-- Problem details --
Where an image appears, leave it out; otherwise repeat the data exactly.
━━━━━━━━━━━━━━━━
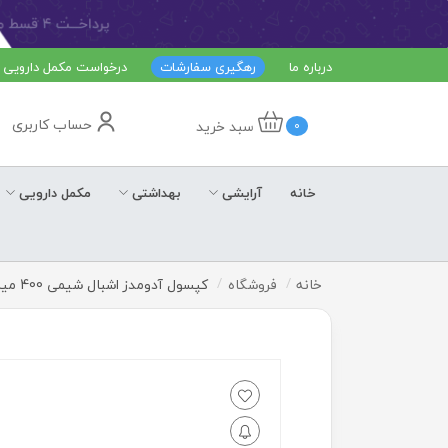
درباره ما
رهگیری سفارشات
درخواست مکمل دارویی
حساب کاربری
سبد خرید
0
خانه
آرایشی
بهداشتی
مکمل دارویی
خانه
فروشگاه
کپسول آدومدز اشبال شیمی 400 میلی گرم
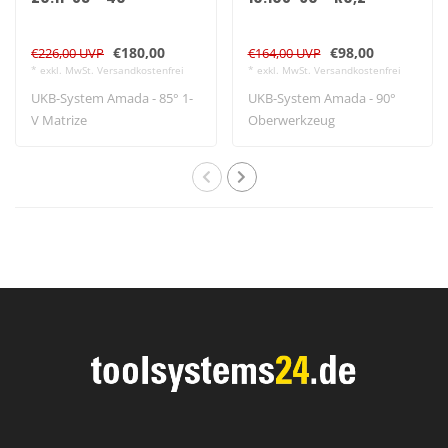
€180,00
€98,00
€226,00 UVP
€164,00 UVP
* exkl. MwSt. Versandkostenfrei
* exkl. MwSt. Versandkostenfrei
UKB-System Amada - 85° 1-
UKB-System Amada - 90°
V Matrize
Oberwerkzeug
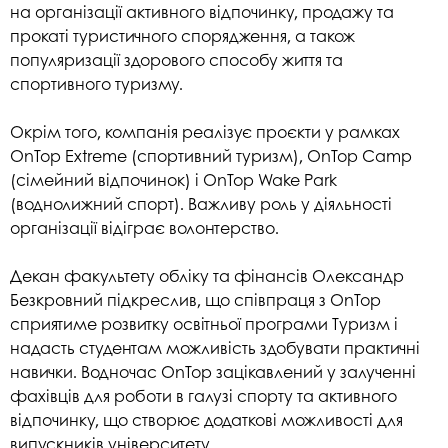
на організації активного відпочинку, продажу та
прокаті туристичного спорядження, а також
популяризації здорового способу життя та
спортивного туризму.
Окрім того, компанія реалізує проєкти у рамках
OnTop Extreme (спортивний туризм), OnTop Camp
(сімейний відпочинок) і OnTop Wake Park
(воднолижний спорт). Важливу роль у діяльності
організації відіграє волонтерство.
Декан факультету обліку та фінансів Олександр
Безкровний підкреслив, що співпраця з OnTop
сприятиме розвитку освітньої програми Туризм і
надасть студентам можливість здобувати практичні
навички. Водночас OnTop зацікавлений у залученні
фахівців для роботи в галузі спорту та активного
відпочинку, що створює додаткові можливості для
випускників університету.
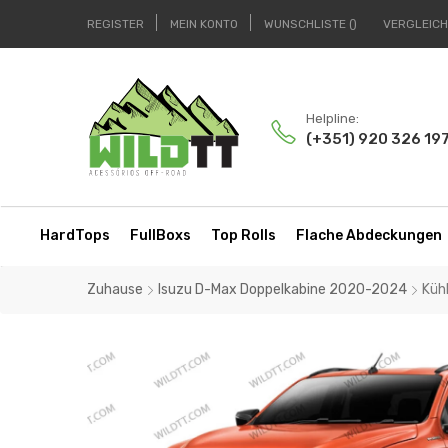
REGISTER
MEIN KONTO
WUNSCHLISTE
VERGLEIC
Helpline:
(+351) 920 326 19
HardTops
FullBoxs
Top Rolls
Flache Abdeckungen
Zuhause
Isuzu D-Max Doppelkabine 2020-2024
Küh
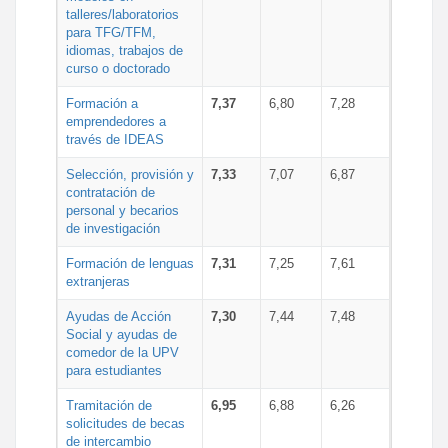
talleres/laboratorios
para TFG/TFM,
idiomas, trabajos de
curso o doctorado
Formación a
7,37
6,80
7,28
emprendedores a
través de IDEAS
Selección, provisión y
7,33
7,07
6,87
contratación de
personal y becarios
de investigación
Formación de lenguas
7,31
7,25
7,61
extranjeras
Ayudas de Acción
7,30
7,44
7,48
Social y ayudas de
comedor de la UPV
para estudiantes
Tramitación de
6,95
6,88
6,26
solicitudes de becas
de intercambio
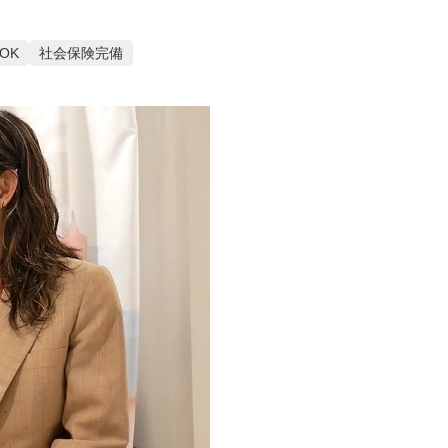
OK
社会保険完備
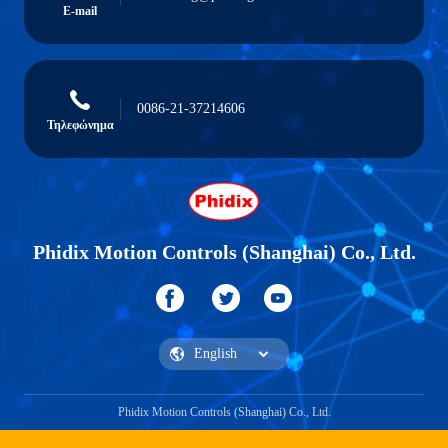
E-mail
0086-21-37214606
Τηλεφώνημα
Phidix Motion Controls (Shanghai) Co., Ltd.
Phidix Motion Controls (Shanghai) Co., Ltd.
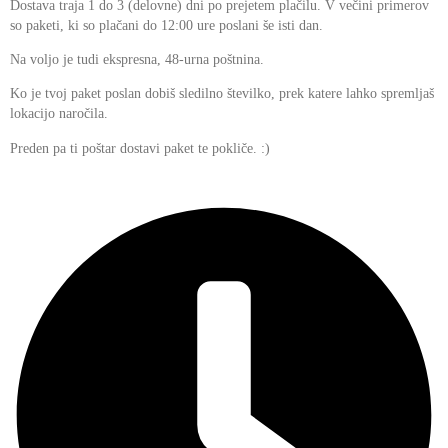
Dostava traja 1 do 3 (delovne) dni po prejetem plačilu. V večini primerov
so paketi, ki so plačani do 12:00 ure poslani še isti dan.
Na voljo je tudi ekspresna, 48-urna poštnina.
Ko je tvoj paket poslan dobiš sledilno številko, prek katere lahko spremljaš
lokacijo naročila.
Preden pa ti poštar dostavi paket te pokliče. :)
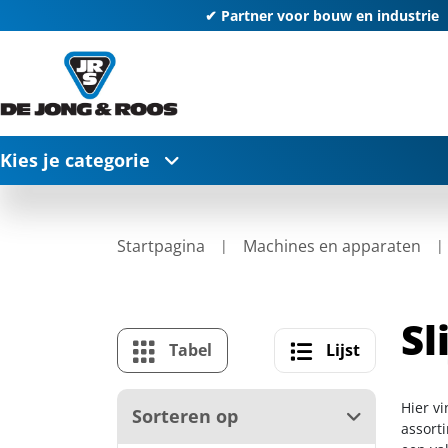
✔ Partner voor bouw en industrie
Kies je categorie
Startpagina
Machines en apparaten
Sl
Tabel
Lijst
Hier vi
Sorteren op
assort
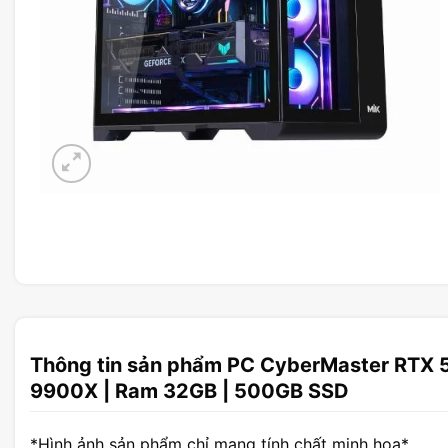
Thông tin sản phẩm PC CyberMaster RTX 
9900X | Ram 32GB | 500GB SSD
*Hình ảnh sản phẩm chỉ mang tính chất minh họa*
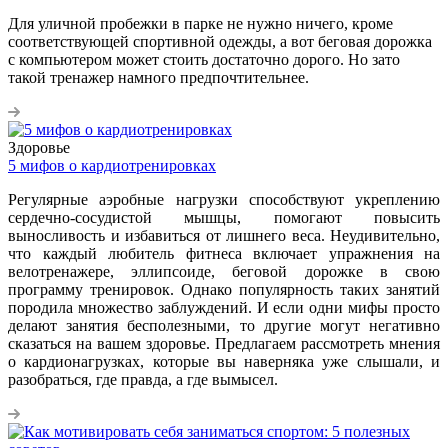
Для уличной пробежки в парке не нужно ничего, кроме
соответствующей спортивной одежды, а вот беговая дорожка
с компьютером может стоить достаточно дорого. Но зато
такой тренажер намного предпочтительнее.
Здоровье
5 мифов о кардиотренировках
Регулярные аэробные нагрузки способствуют укреплению
сердечно-сосудистой мышцы, помогают повысить
выносливость и избавиться от лишнего веса. Неудивительно,
что каждый любитель фитнеса включает упражнения на
велотренажере, эллипсоиде, беговой дорожке в свою
программу тренировок. Однако популярность таких занятий
породила множество заблуждений. И если одни мифы просто
делают занятия бесполезными, то другие могут негативно
сказаться на вашем здоровье. Предлагаем рассмотреть мнения
о кардионагрузках, которые вы наверняка уже слышали, и
разобраться, где правда, а где вымысел.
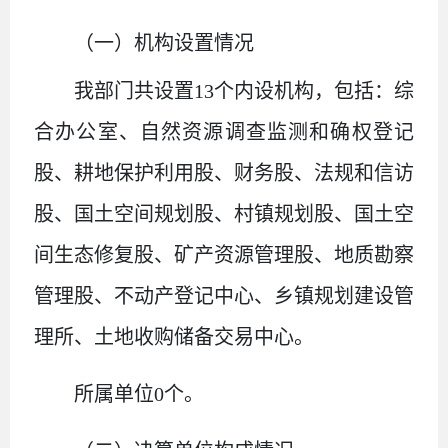
（一）机构设置情况
我部门共设置
13
个内设机构，包括：综
合办公室、自然资源调查监测和确权登记
股、耕地保护利用股、财务股、法规和信访
股、国土空间规划股、村镇规划股、国土空
间生态修复股、矿产资源管理股、地质勘察
管理股、不动产登记中心、乡镇规划建设管
理所、土地收购储备交易中心。
所属单位
0
个。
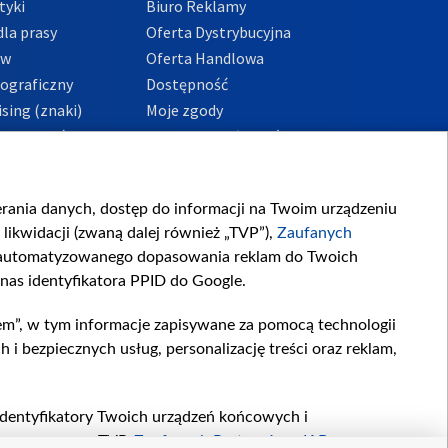
tyki
Biuro Reklamy
la prasy
Oferta Dystrybucyjna
ów
Oferta Handlowa
tograficzny
Dostępność
sing (znaki)
Moje zgody
Prywatności
Procedura zgłoszeń
wewnętrznych
przeciwdziałania
m i korupcji
ierania danych, dostęp do informacji na Twoim urządzeniu
likwidacji (zwaną dalej również „TVP”),
Zaufanych
zautomatyzowanego dopasowania reklam do Twoich
 nas identyfikatora PPID do Google.
em”, w tym informacje zapisywane za pomocą technologii
 bezpiecznych usług, personalizację treści oraz reklam,
, identyfikatory Twoich urządzeń końcowych i
twarzane przez TVP,
Zaufanych Partnerów z IAB
oraz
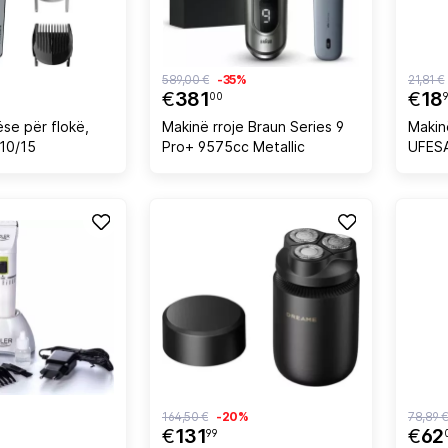
589,00 €
-35%
21,81 €
€
381
€
18
00
se për flokë,
Makinë rroje Braun Series 9
Makin
610/15
Pro+ 9575cc Metallic
UFESA
krehë
Inox/T
me ak
164,50 €
-20%
78,89 
€
131
€
62
99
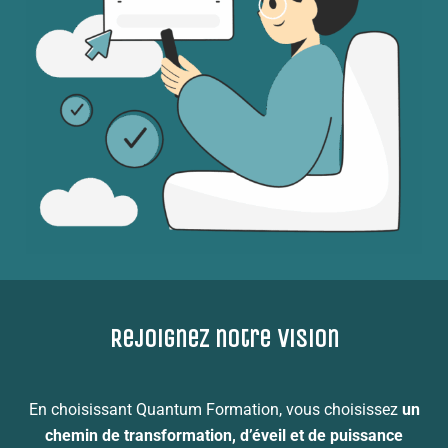
Rejoignez notre vision
En choisissant Quantum Formation, vous choisissez
un
chemin de transformation, d’éveil et de puissance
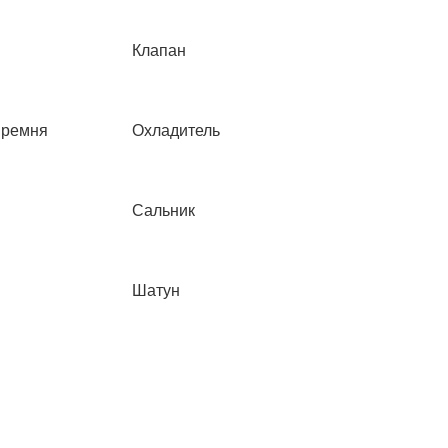
Германия
Клапан
 ремня
Охладитель
Сальник
Шатун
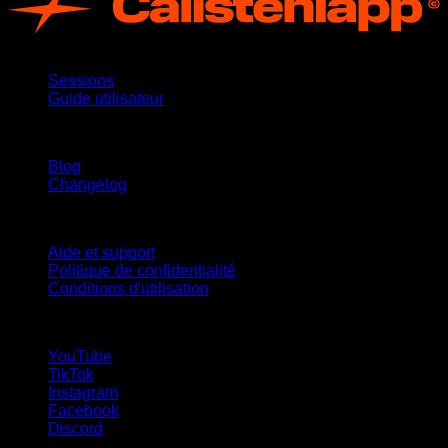
App
Sessions
Guide utilisateur
Restez informé
Blog
Changelog
Support
Aide et support
Politique de confidentialité
Conditions d'utilisation
suivez-nous !
YouTube
TikTok
Instagram
Facebook
Discord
━━━━━━━━━━━━━━━━
-- Worked solution --
درباره ما
رهگیری سفارشات
درخواست مکمل دارویی
حساب کاربری
سبد خرید
0
خانه
آرایشی
بهداشتی
مکمل دارویی
خانه
فروشگاه
کپسول آدومدز اشبال شیمی 400 میلی گرم
€180,00
€98,00
€226,00 UVP
€164,00 UVP
* exkl. MwSt. Versandkostenfrei
* exkl. MwSt. Versandkostenfrei
UKB-System Amada - 85° 1-
UKB-System Amada - 90°
V Matrize
Oberwerkzeug
на організації активного відпочинку, продажу та
прокаті туристичного спорядження, а також
популяризації здорового способу життя та
спортивного туризму.
Окрім того, компанія реалізує проєкти у рамках
OnTop Extreme (спортивний туризм), OnTop Camp
(сімейний відпочинок) і OnTop Wake Park
(воднолижний спорт). Важливу роль у діяльності
організації відіграє волонтерство.
Декан факультету обліку та фінансів Олександр
Безкровний підкреслив, що співпраця з OnTop
сприятиме розвитку освітньої програми Туризм і
надасть студентам можливість здобувати практичні
навички. Водночас OnTop зацікавлений у залученні
фахівців для роботи в галузі спорту та активного
відпочинку, що створює додаткові можливості для
випускників університету.
REGISTER
MEIN KONTO
WUNSCHLISTE
VERGLEIC
Helpline:
(+351) 920 326 19
HardTops
FullBoxs
Top Rolls
Flache Abdeckungen
Zuhause
Isuzu D-Max Doppelkabine 2020-2024
Küh
talleres/laboratorios
para TFG/TFM,
idiomas, trabajos de
curso o doctorado
Formación a
7,37
6,80
7,28
emprendedores a
través de IDEAS
Selección, provisión y
7,33
7,07
6,87
contratación de
personal y becarios
de investigación
Formación de lenguas
7,31
7,25
7,61
extranjeras
Ayudas de Acción
7,30
7,44
7,48
Social y ayudas de
comedor de la UPV
para estudiantes
Tramitación de
6,95
6,88
6,26
solicitudes de becas
de intercambio
OK
社会保険完備
E-mail
0086-21-37214606
Τηλεφώνημα
Phidix Motion Controls (Shanghai) Co., Ltd.
Phidix Motion Controls (Shanghai) Co., Ltd.
Dostava traja 1 do 3 (delovne) dni po prejetem plačilu. V večini primerov
so paketi, ki so plačani do 12:00 ure poslani še isti dan.
Na voljo je tudi ekspresna, 48-urna poštnina.
Ko je tvoj paket poslan dobiš sledilno številko, prek katere lahko spremljaš
lokacijo naročila.
Preden pa ti poštar dostavi paket te pokliče. :)
✔ Partner voor bouw en industrie
Kies je categorie
Startpagina
Machines en apparaten
Sl
Tabel
Lijst
Hier vi
Sorteren op
assort
Thông tin sản phẩm PC CyberMaster RTX 
9900X | Ram 32GB | 500GB SSD
*Hình ảnh sản phẩm chỉ mang tính chất minh họa*
Для уличной пробежки в парке не нужно ничего, кроме
соответствующей спортивной одежды, а вот беговая дорожка
с компьютером может стоить достаточно дорого. Но зато
такой тренажер намного предпочтительнее.
Здоровье
5 мифов о кардиотренировках
Регулярные аэробные нагрузки способствуют укреплению
сердечно-сосудистой мышцы, помогают повысить
выносливость и избавиться от лишнего веса. Неудивительно,
что каждый любитель фитнеса включает упражнения на
велотренажере, эллипсоиде, беговой дорожке в свою
программу тренировок. Однако популярность таких занятий
породила множество заблуждений. И если одни мифы просто
делают занятия бесполезными, то другие могут негативно
сказаться на вашем здоровье. Предлагаем рассмотреть мнения
о кардионагрузках, которые вы наверняка уже слышали, и
разобраться, где правда, а где вымысел.
（一）机构设置情况
我部门共设置
13
个内设机构，包括：综
合办公室、自然资源调查监测和确权登记
股、耕地保护利用股、财务股、法规和信访
股、国土空间规划股、村镇规划股、国土空
间生态修复股、矿产资源管理股、地质勘察
管理股、不动产登记中心、乡镇规划建设管
理所、土地收购储备交易中心。
所属单位
0
个。
tyki
Biuro Reklamy
la prasy
Oferta Dystrybucyjna
ów
Oferta Handlowa
tograficzny
Dostępność
sing (znaki)
Moje zgody
Prywatności
Procedura zgłoszeń
wewnętrznych
przeciwdziałania
m i korupcji
ierania danych, dostęp do informacji na Twoim urządzeniu
likwidacji (zwaną dalej również „TVP”),
Zaufanych
zautomatyzowanego dopasowania reklam do Twoich
 nas identyfikatora PPID do Google.
em”, w tym informacje zapisywane za pomocą technologii
 bezpiecznych usług, personalizację treści oraz reklam,
, identyfikatory Twoich urządzeń końcowych i
twarzane przez TVP,
Zaufanych Partnerów z IAB
oraz
589,00 €
-35%
21,81 €
€
381
€
18
00
se për flokë,
Makinë rroje Braun Series 9
Makin
610/15
Pro+ 9575cc Metallic
UFESA
krehë
Inox/T
me ak
164,50 €
-20%
78,89 
€
131
€
62
99
Rejoignez notre vision
En choisissant Quantum Formation, vous choisissez
un
chemin de transformation, d’éveil et de puissance
Германия
Клапан
 ремня
Охладитель
Сальник
Шатун
App
Sessions
Guide utilisateur
Restez informé
Blog
Changelog
Support
Aide et support
Politique de confidentialité
Conditions d'utilisation
suivez-nous !
YouTube
TikTok
Instagram
Facebook
Discord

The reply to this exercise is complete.